Dmesg from client after eviction. Client was evicted by multiple OSTs

Comment by Oleg Drokin [ 20/Apr/15 ]

the client backtraces are indicating that MDS is stuck doing something.
So it would be great to get MDS side of the story from MDS logs, would that still be possible?

Comment by Andreas Dilger [ 20/Apr/15 ]

Cliff, is this running ZFS on the MDT/OST or ldiskfs? It wouldn't be surprising if there is a heavy metadata load on a ZFS MDT, but more surprising if it is ldiskfs. Could you please fill in the FSTYPE and client count into the Environment. Is there also racer/tar/dbench running on other clients during IOR?

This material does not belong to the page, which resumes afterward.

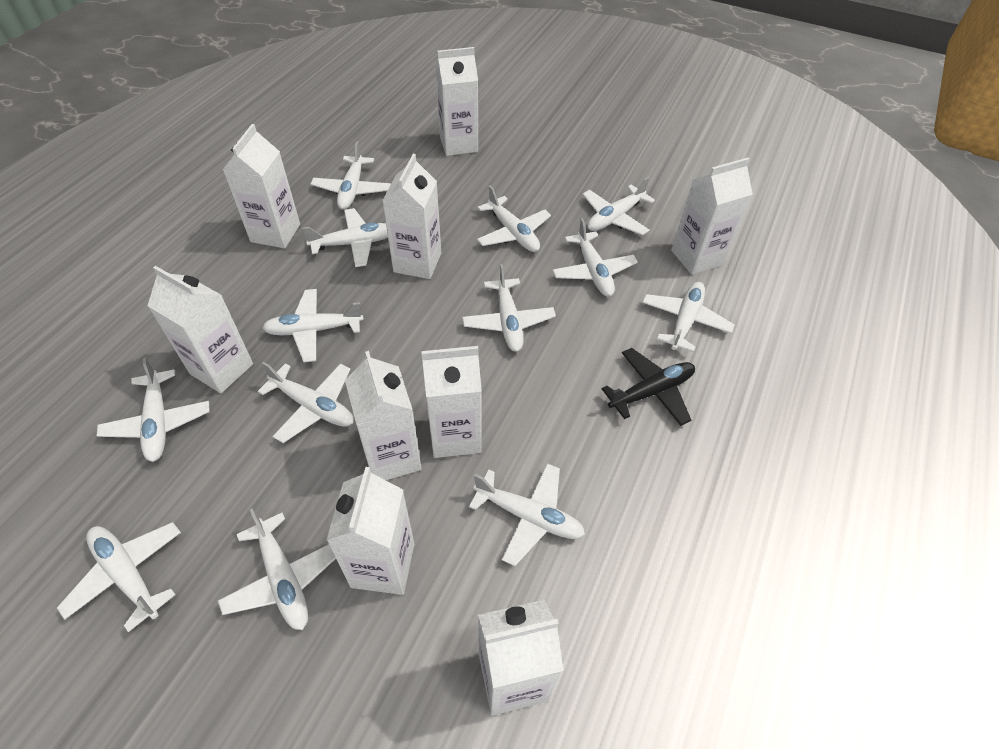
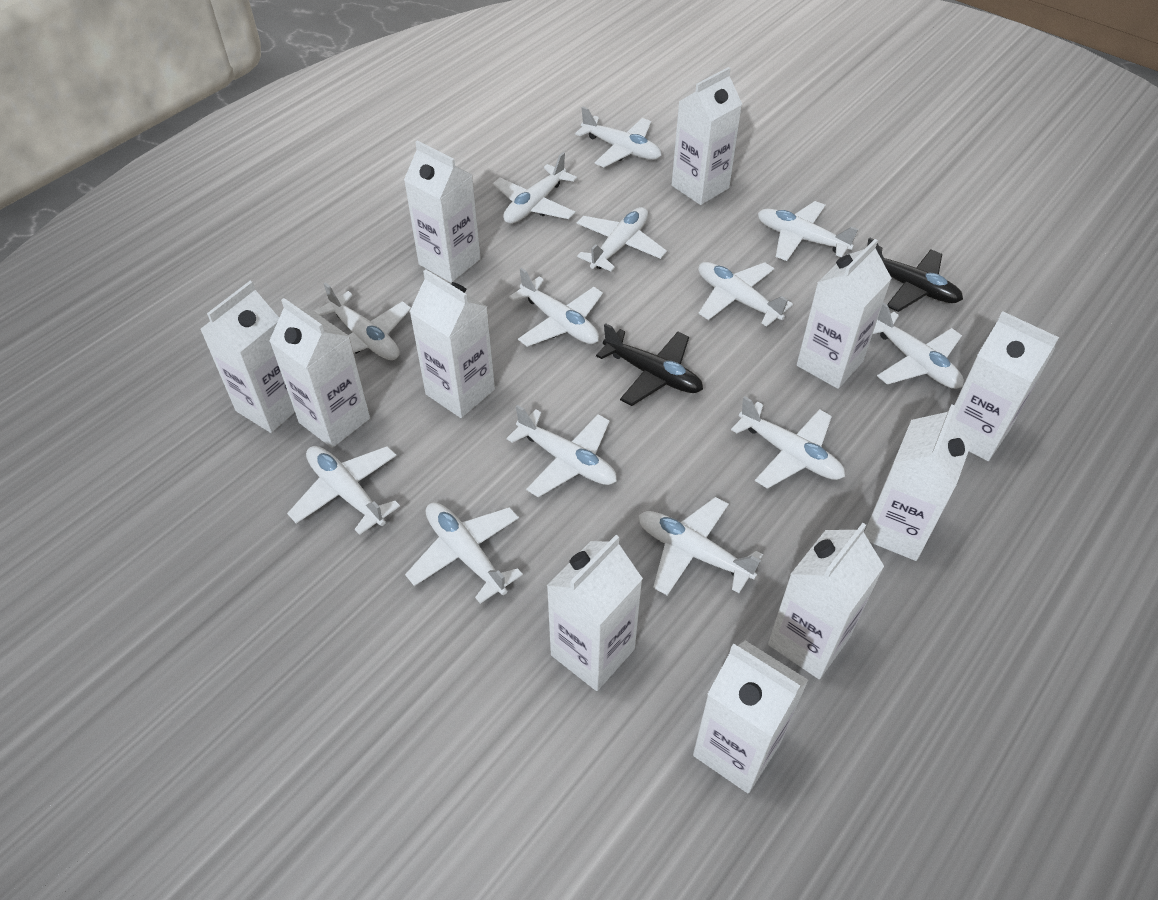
black plane: [602,348,695,426] = 1 -> [596,323,703,406] [867,237,963,312] = 2
white carton: [148,266,253,393] [222,124,300,248] [326,467,414,595] [345,351,422,480] [382,154,441,279] [421,346,482,458] [436,47,478,156] [478,600,563,715] [671,158,753,275] = 9 -> [200,281,295,433] [269,298,371,448] [404,140,481,283] [410,269,495,418] [547,535,643,691] [672,67,742,205] [693,640,808,793] [768,523,884,679] [797,239,892,389] [864,404,972,561] [952,312,1059,461] = 11

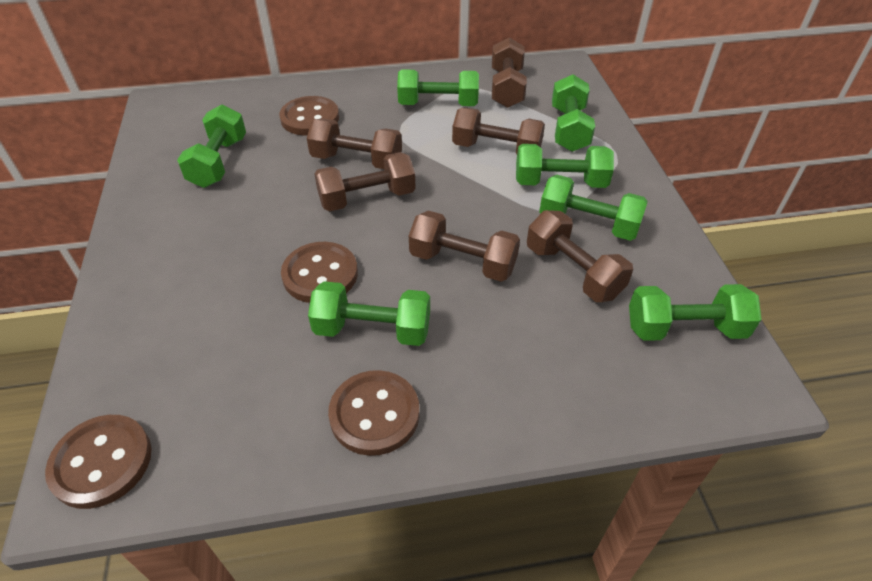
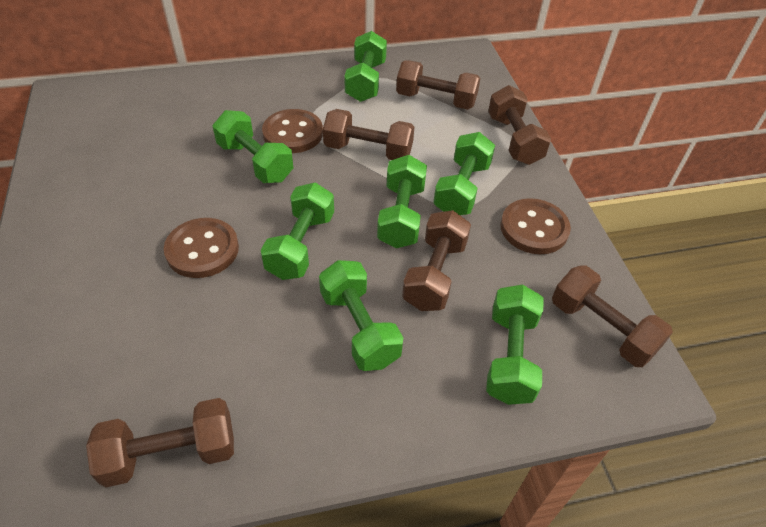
brown button: [45,415,151,509] [279,96,339,136] [281,242,358,303] [328,370,420,456] = 4 -> [164,218,239,278] [262,109,323,153] [501,198,571,254] = 3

Comment by Andreas Dilger [ 20/Apr/15 ]

Also, getting the stack traces from the client would be useful, since even if a client thread is blocked waiting for the MDS (which is true from all the stack traces shown) it shouldn't prevent lock callbacks from the OSTs from being processed.

Comment by Cliff White (Inactive) [ 20/Apr/15 ]

The setup has already been torn down, but if I get a repeat i will get client traces. The failure was on ldiskfs, currently testing with ZFS

Comment by Cliff White (Inactive) [ 21/Apr/15 ]

Ah, the stack trace and lustre log dump from the client are already attached - the client is iwc115, see the two attachments.

Comment by Cliff White (Inactive) [ 21/Apr/15 ]

I have re-checked the logs, and the only errors in that time period were from the OSS nodes, no MDS errors.

Generated at Sat Feb 10 02:00:30 UTC 2024 using Jira 9.4.14#940014-sha1:734e6822bbf0d45eff9af51f82432957f73aa32c.